Our summer holiday this year was good. We spent a week in the West Country experiencing sun, enjoying time together as a family, and relaxing. It’s impossible to say what was the best bit because so much was genuinely good. But one of the most important aspects was the way I couldn't access my emails. I only used my phone as a camera. It was bliss to minimise all the usual distractions.
    The growth of electronic communication gives the impression we should be available all the time. It feels disloyal to friends or work to wait before responding. In fact, we now know the profound damage caused when a person feels constantly ‘on call’. We almost feel a sense of being hunted. We feel drained. The symptoms can be very similar to post-traumatic stress. Prayer and spirituality can seem like ‘just another thing to do’.
       So we need time to go away. That ‘away’ can involve a physical retreat, or maybe just time spent with God after deliberately walking away from the TV and phone, and switching off the computer.
Taking time away from ordinary life gives greater scope for spending time with God because (for most of us) spending quality time with God is one of the first casualties of busyness. Perhaps that’s why Jesus tells us to go into a quiet room and close the door before praying (Matthew 6).

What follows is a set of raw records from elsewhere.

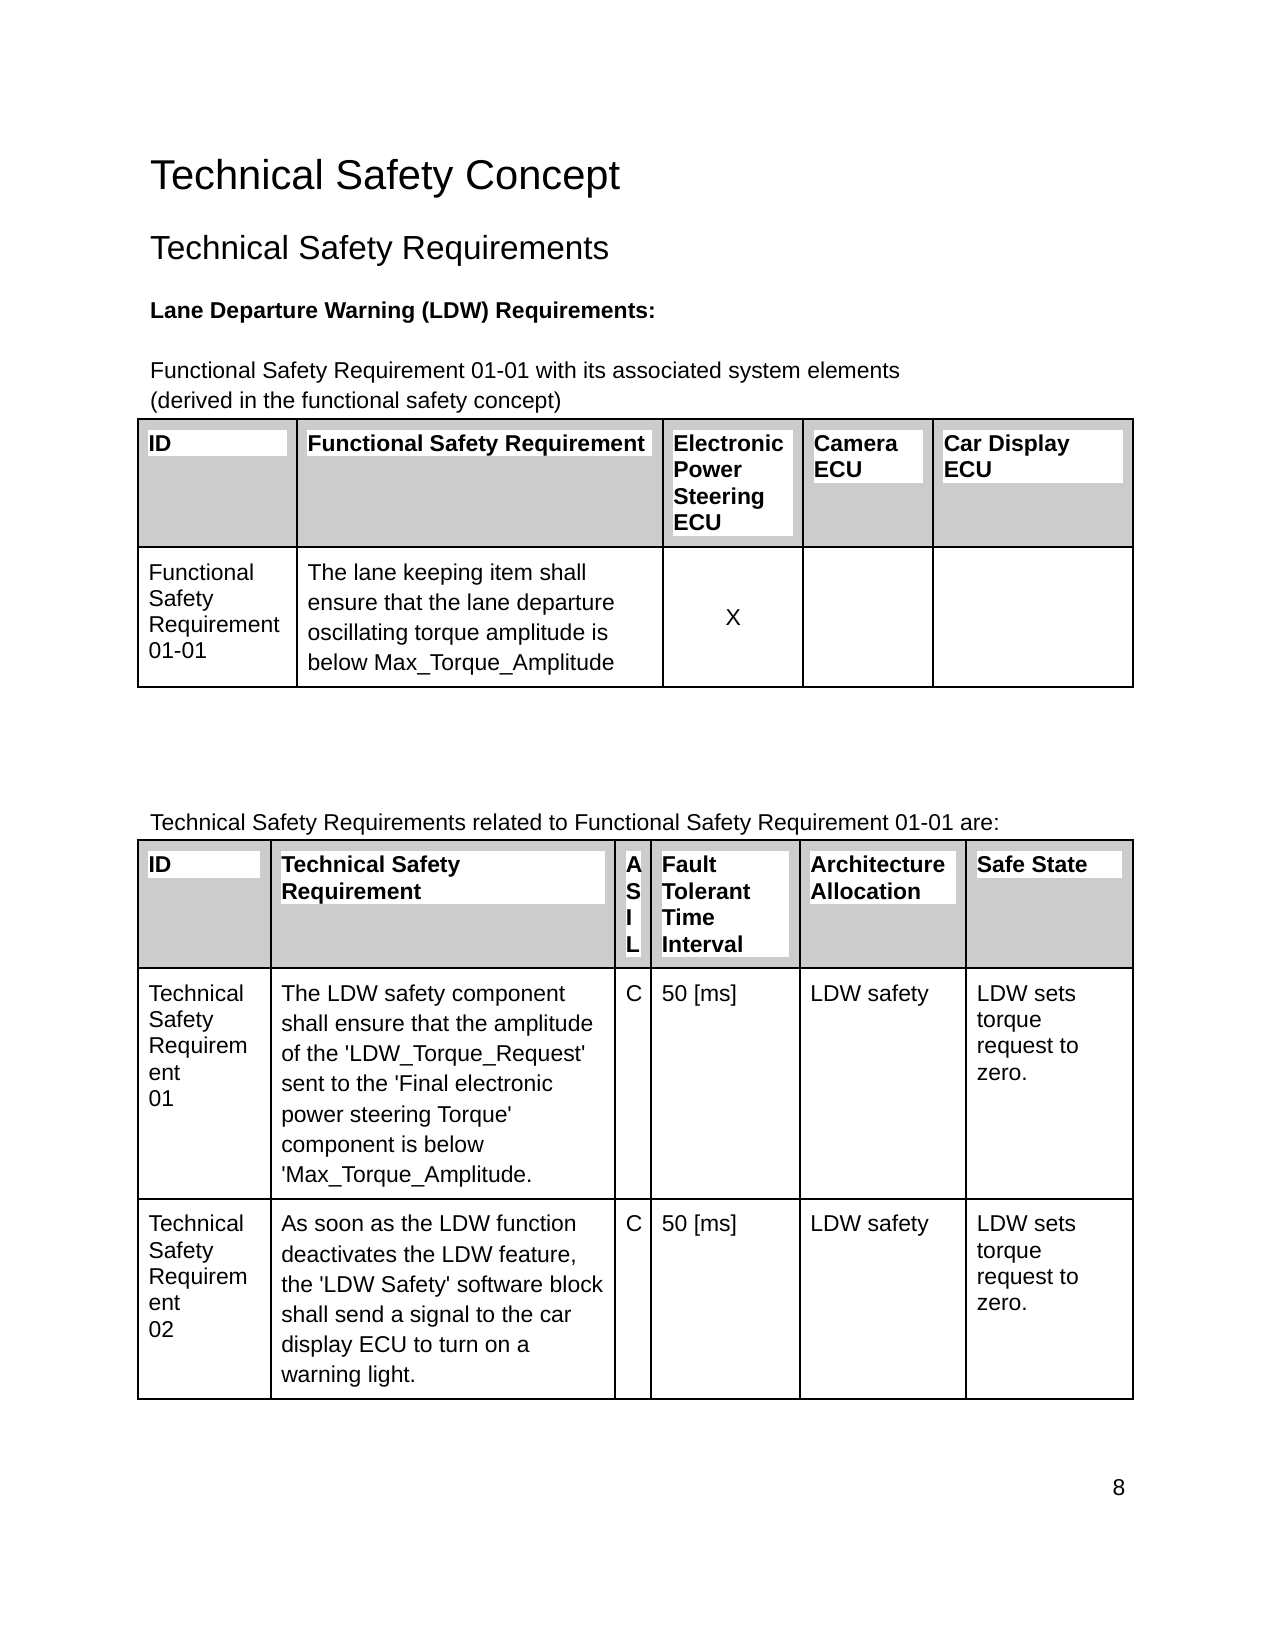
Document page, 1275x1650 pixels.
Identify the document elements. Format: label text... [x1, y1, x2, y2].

table_cell LDW sets torque request to zero. [967, 1200, 1132, 1398]
table_cell C [616, 969, 650, 1198]
table_header ASIL [616, 841, 650, 967]
text Functional Safety Requirement 01-01 with its associated system elements [150, 357, 1125, 383]
text (derived in the functional safety concept) [150, 387, 1125, 414]
table_header Electronic Power Steering ECU [664, 420, 802, 546]
table_header ID [139, 420, 296, 546]
table_cell LDW safety [801, 969, 965, 1198]
table_header Camera ECU [804, 420, 932, 546]
table_header Technical Safety Requirement [272, 841, 614, 967]
text Technical Safety Requirements related to Functional Safety Requirement 01-01 are: [150, 809, 1125, 835]
table_cell As soon as the LDW function deactivates the LDW feature, the 'LDW Safety' software block shall send a signal to the car display ECU to turn on a warning light. [272, 1200, 614, 1398]
table_header Car Display ECU [934, 420, 1132, 546]
subtitle Technical Safety Concept [150, 150, 1125, 198]
table_header Functional Safety Requirement [298, 420, 662, 546]
table_cell Technical Safety Requirement 02 [139, 1200, 270, 1398]
table_cell [934, 548, 1132, 686]
table_cell X [664, 548, 802, 686]
table_cell Technical Safety Requirement 01 [139, 969, 270, 1198]
table_cell LDW safety [801, 1200, 965, 1398]
table_header Fault Tolerant Time Interval [652, 841, 799, 967]
table_cell C [616, 1200, 650, 1398]
table_header Architecture Allocation [801, 841, 965, 967]
table_cell 50 [ms] [652, 1200, 799, 1398]
table_cell 50 [ms] [652, 969, 799, 1198]
table_cell [804, 548, 932, 686]
table_cell LDW sets torque request to zero. [967, 969, 1132, 1198]
table_header ID [139, 841, 270, 967]
table_header Safe State [967, 841, 1132, 967]
table_cell The lane keeping item shall ensure that the lane departure oscillating torque amplitude is below Max_Torque_Amplitude [298, 548, 662, 686]
text Lane Departure Warning (LDW) Requirements: [150, 297, 1125, 323]
table_cell Functional Safety Requirement 01-01 [139, 548, 296, 686]
subtitle Technical Safety Requirements [150, 228, 1125, 267]
table_cell The LDW safety component shall ensure that the amplitude of the 'LDW_Torque_Request' sent to the 'Final electronic power steering Torque' component is below 'Max_Torque_Amplitude. [272, 969, 614, 1198]
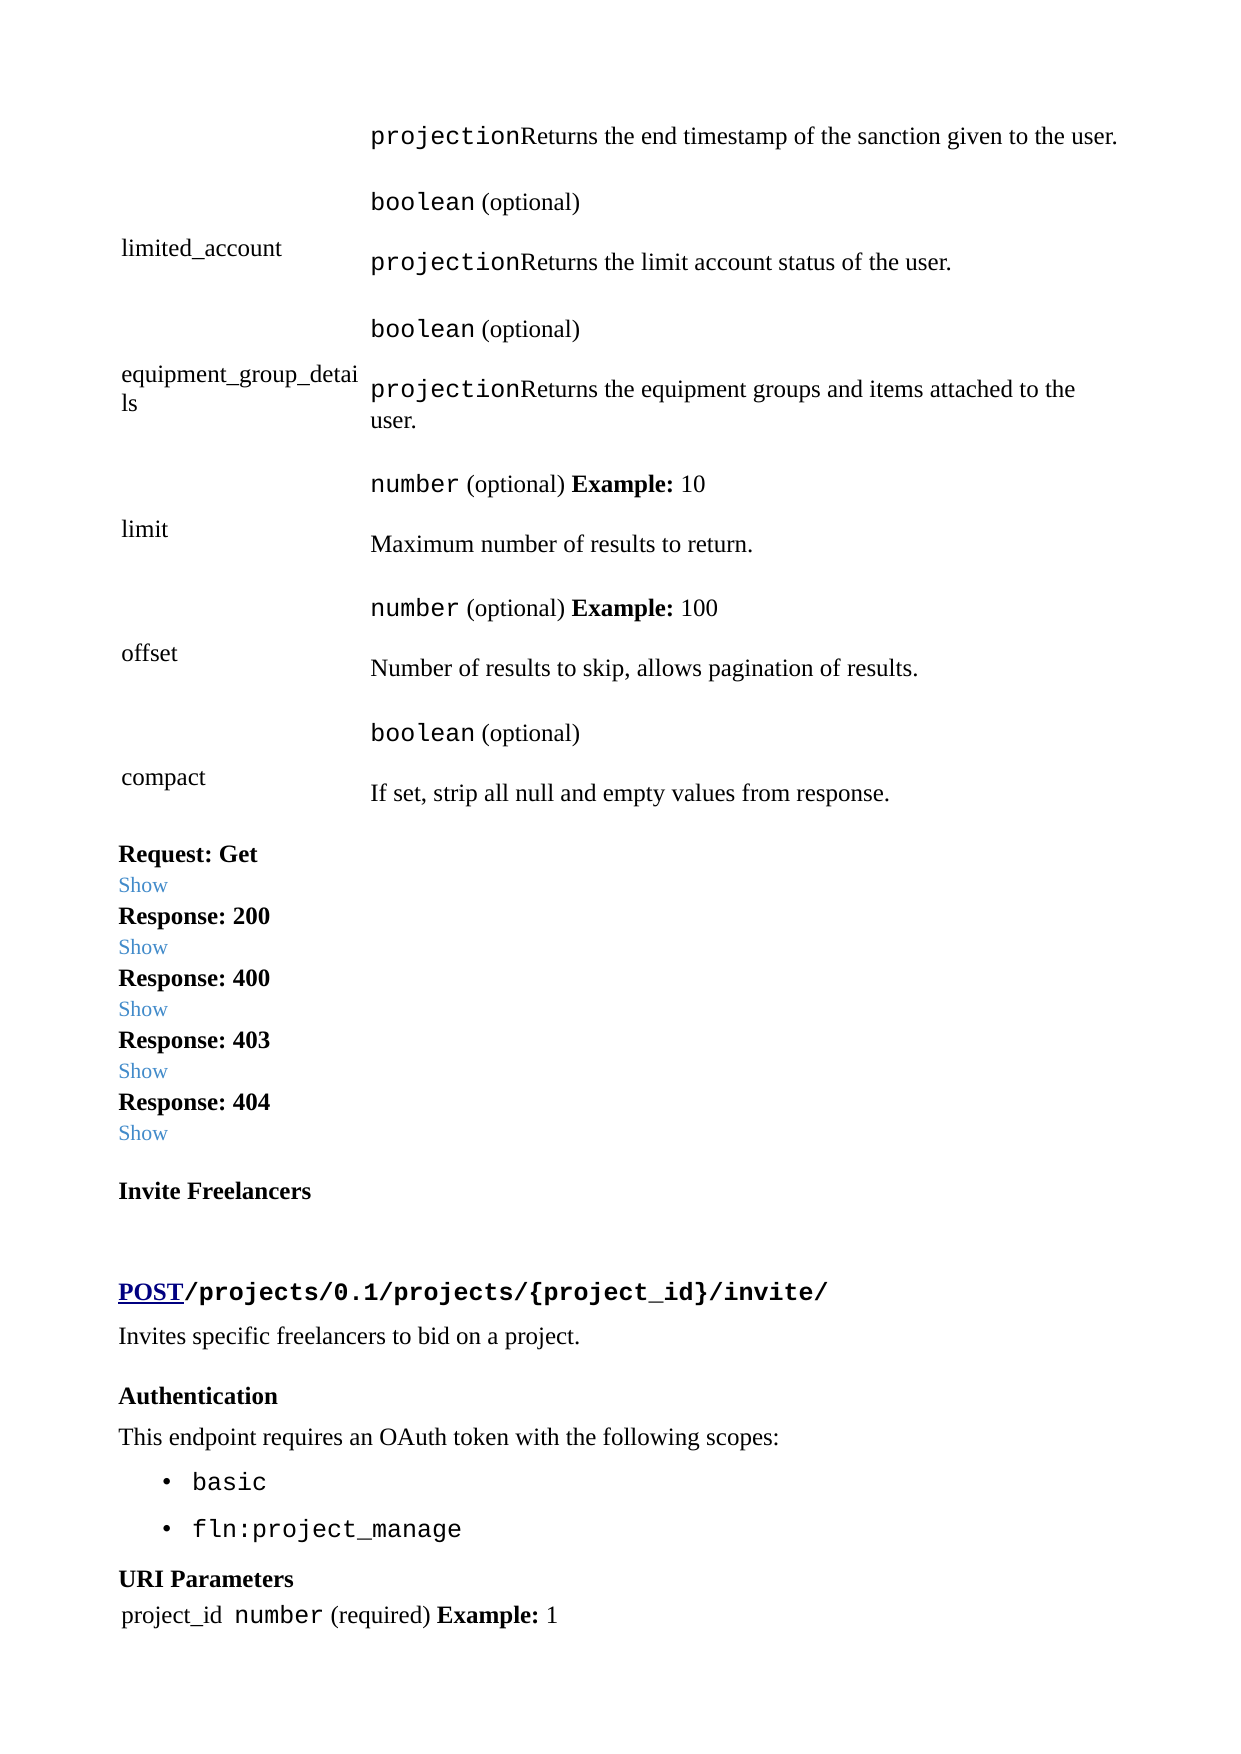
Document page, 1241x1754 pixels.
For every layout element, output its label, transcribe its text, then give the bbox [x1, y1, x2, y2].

       If we feel like this about the frantic pace of modern life (and all the surveys suggest that most of do), then we need to take time out and with deliberation carve out time from our busy lives to pray. God loves us and wants our attentive love.

Sunday, 23 July 2017

Robert Runcie, by Humphrey Carpenter




Probably one of the best biographies I’ve read this year
     This is a strange book in some ways, because of the way Humphrey Carpenter wrote it as a sort of diary. It was Runcie himself who commissioned the book, or at least gave free access to the archives in Canterbury to Carpenter. The biographer clearly found the situation of analysing a live person different from his other, celebrated studies of dead heroes. In the end he resorted to describing the way his impressions changed and developed. In this way, the experience of reading the book is much like any growth into a relationship.
     The picture that develops is intimate. It also comes across as honest and reliable, insofar as the author himself admits to confusion in the complexity he finds in his subject.

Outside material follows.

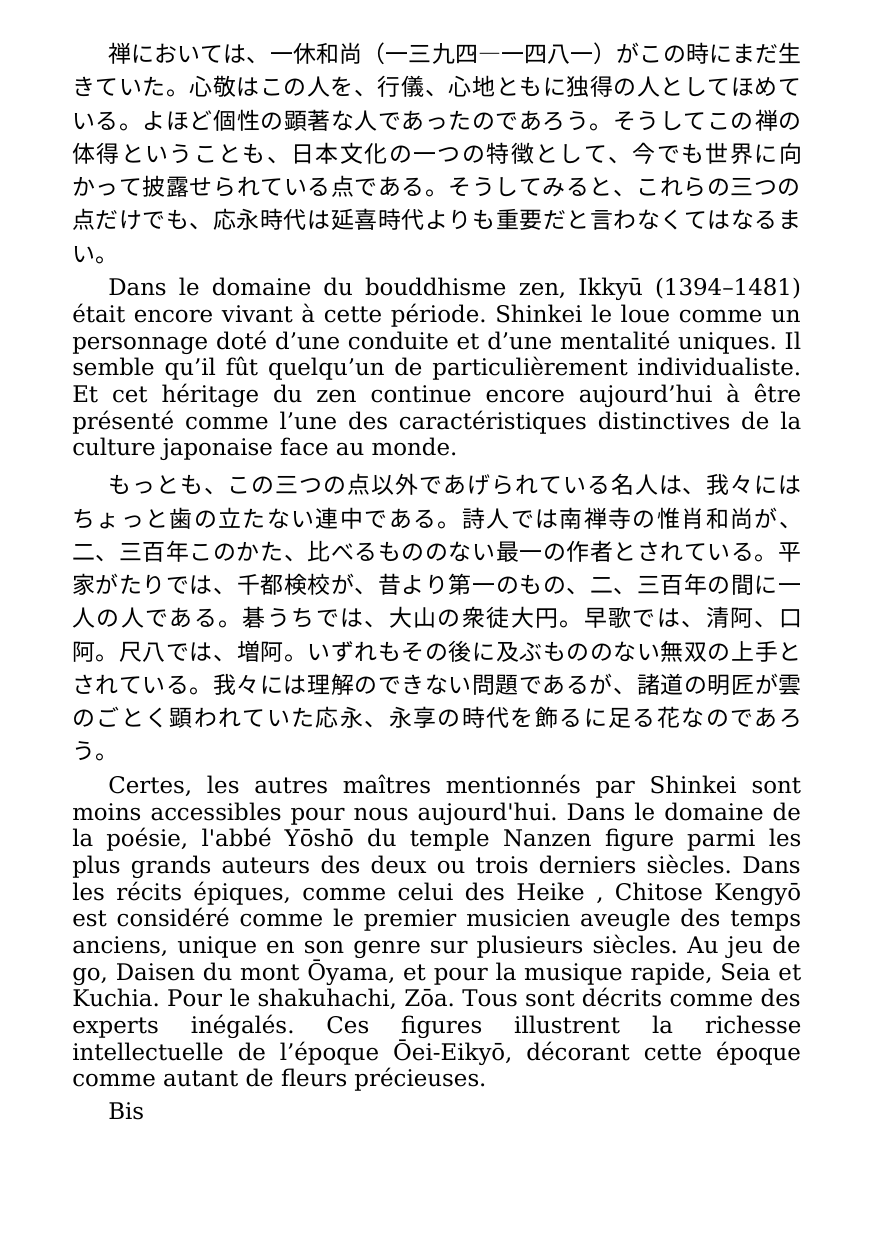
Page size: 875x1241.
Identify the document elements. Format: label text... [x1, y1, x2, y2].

     Runcie himself comes across as a warm and intelligent man. He was brave enough to be vilified without wanting to run or return fire. He was also probably bored much of the time, as any sane, intelligent person would be at the head of such a vast and antiquated bureaucracy.
     The book describes a lonely man with many regrets. He also comes across as a man of somewhat ambivalent spirituality. That spirituality was also stunted. He would have been much happier - and probably safer - had he been an RE teacher in a good school rather than a priest.
     To those who lived through his tenure, it will come as no surprise that Runcie never really believed that he was archbishop, hence his inertia and occasional crass decisions. Had he had more self-awareness, he would have dealt with e.g. Margaret Thatcher, the media, and Bishop Graham Leonard with more vigour and wisdom.
     Overall, a beautifully written book (albeit with a surprising number of typos) describing an important man.